Он вновь в волнении ждал возражений, уже почти не веря, что возражения могли быть возможны, настолько очевидной, бесспорной представлялась ему изречённая истина, готовый отстаивать её до конца, чуть не жизнь за неё положить, но губы Пушкина были по-прежнему сжаты, точно тот в самом деле не находил ничего возразить или уже приготовился к спору, да хотел сперва выслушать всю его мысль, и он заговорил напряжённо, настойчиво, выгнув тонкую шею, вскинув голову с побледневшим лицом:
— Пётр, говорите вы, прочистил нам глаза чистилищем просвещения европейского, дал нам средства и орудия для нашего кровного русского дела, однако до сей поры остаются так же грустны, пустынны, бесплодны наши пространства, так же бесприютно, неприветно вокруг нас, точно мы не у себя ещё дома, не под родной нашей кровлей, но где-то остановились на проезжей дороге, и дышит нам отовсюду не братским приёмом, а холодной завьюженной станцией, где видится один ко всему равнодушный смотритель с одним чёрствым ответом: «Нет лошадей, ждите до завтра...»
Посмотрел испытующим взглядом и горько спросил:
— Отчего это? Кто виноват? Мы ли сами или наша история? Мы ли сами или указы Петра?
Сведя к переносице редкие брови, Пушкин ответил спокойно:
— В этом деле ни виноватых, ни правых.
Он облизнул пересохшие губы:
— А я убеждён, что вся суть в применении.
Раздавив нервным движением шарик, бросив бесформенную лепёшку на блюдце, с брезгливостью обтирая липкую руку, почти неласково глядя на Пушкина, он стал настойчиво, угрюмо доказывать:
— Нет умения верную мысль приложить таким образом к делу, чтобы верная мысль принялась и поселилась у нас. Как бы обдуман и определителей ни был указ, указ этот не более как бланковый лист, если не применить его к делу именно той стороной, какой нужно, какой следует и какую в силах прозреть только тот, кто просветлён пониманием чести и справедливости. Без этого понимания всё обратится во зло!

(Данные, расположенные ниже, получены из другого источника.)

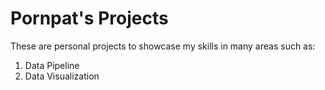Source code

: # Pornpat's Projects
These are personal projects to showcase my skills in many areas such as:
  1) Data Pipeline
  2) Data Visualization

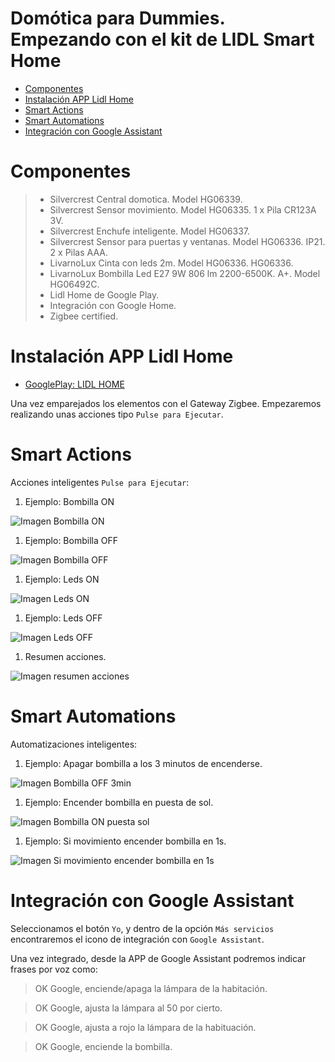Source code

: 
# Domótica para Dummies. Empezando con el kit de LIDL Smart Home

- [Componentes](#componentes)
- [Instalación APP Lidl Home](#instalación-app-lidl-home)
- [Smart Actions](#smart-actions)
- [Smart Automations](#smart-automations)
- [Integración con Google Assistant](#integración-con-google-assistant)


# Componentes  

> - Silvercrest Central domotica. Model HG06339.
> - Silvercrest Sensor movimiento. Model HG06335. 1 x Pila CR123A 3V.
> - Silvercrest Enchufe inteligente. Model HG06337.
> - Silvercrest Sensor para puertas y ventanas. Model HG06336. IP21. 2 x Pilas AAA.
> - LivarnoLux Cinta con leds 2m. Model HG06336. HG06336.
> - LivarnoLux Bombilla Led E27 9W 806 lm 2200-6500K. A+. Model HG06492C.
> - Lidl Home de Google Play.
> - Integración con Google Home.
> - Zigbee certified.

# Instalación APP Lidl Home

- [GooglePlay: LIDL HOME](https://play.google.com/store/apps/details?id=com.lidlhome.smart&hl=en)

Una vez emparejados los elementos con el Gateway Zigbee. Empezaremos realizando unas acciones tipo `Pulse para Ejecutar`.

# Smart Actions

Acciones inteligentes `Pulse para Ejecutar`:

1. Ejemplo: Bombilla ON

![Imagen Bombilla ON](./bombilla_on.png)

1. Ejemplo: Bombilla OFF

![Imagen Bombilla OFF](./bombilla_off.png)

1. Ejemplo: Leds ON

![Imagen Leds ON](./leds_on.png)

1. Ejemplo: Leds OFF

![Imagen Leds OFF](./leds_off.png)

1. Resumen acciones.

![Imagen resumen acciones](./pulse_para_ejectuar.png)

# Smart Automations

Automatizaciones inteligentes:

1. Ejemplo: Apagar bombilla a los 3 minutos de encenderse.

![Imagen Bombilla OFF 3min](./bombilla_off_3min.png)

1. Ejemplo: Encender bombilla en puesta de sol.

![Imagen Bombilla ON puesta sol](./bombilla_on_puesta_sol.png)

1. Ejemplo: Si movimiento encender bombilla en 1s.

![Imagen Si movimiento encender bombilla en 1s](./bombilla_on_pir.png)

# Integración con Google Assistant

Seleccionamos el botón `Yo`, y dentro de la opción `Más servicios` encontraremos el icono de integración con `Google Assistant`.

Una vez integrado, desde la APP de Google Assistant podremos indicar frases por voz como:

> OK Google, enciende/apaga la lámpara de la habitación.

> OK Google, ajusta la lámpara al 50 por cierto.

> OK Google, ajusta a rojo la lámpara de la habituación.

> OK Google, enciende la bombilla.


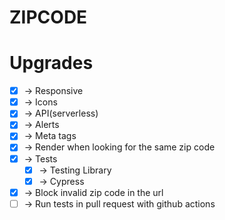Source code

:# ZIPCODE

# Upgrades

- [x] -> Responsive
- [x] -> Icons
- [x] -> API(serverless)
- [x] -> Alerts
- [x] -> Meta tags
- [x] -> Render when looking for the same zip code
- [x] -> Tests
  - [x] -> Testing Library
  - [x] -> Cypress
- [x] -> Block invalid zip code in the url
- [ ] -> Run tests in pull request with github actions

Он ощутил, что в душе его накипало негодованье. Это негодованье он сдерживал, мимоходом напоминая себе, что оно неуместно и глупо, однако не удавалось сдержаться, всякий раз его с нарастающей силой заставляла страдать очевидная мысль о странной, трагической неспособности русского человека от хорошего слова перейти прямо к хорошему делу, и голос его зазвенел:
— Доказательством тому все наши тонкие плуты, которые обходят всякий указ, для которых всякий новый указ — одна только новая нива для верной поживы, новое средство загромоздить большей сложностью всякое нормальное определение дел, бросить новое бревно под ноги честному человеку.
Он обхватил крышку стола и сдавливал её в такт своей взволнованной речи:
— Словом, повсюду виноват применитель, то есть наш брат, человек сам по себе, каким он бывает повсюду, во все времена: или виноват тем, что поторопился, желая слишком скоро прославиться и схватить орденишку, или виноват тем, что сгоряча слишком рванулся, желая по русскому обычаю показать своё самопожертвование, не спросясь разума, не рассмотрев как следует дела, стал ворочать им, как знаток, и потом вдруг, по русскому также обычаю, попростыл, завидевши первую неудачу, или же в том виноват, что из-за какого-нибудь оскорблённого самолюбия бросил всё и то место, на котором начал было благородно так подвизаться, сдал его первому плуту: мол, пакости, грабь и обманывай добрых людей, вот тогда они и попомнят меня!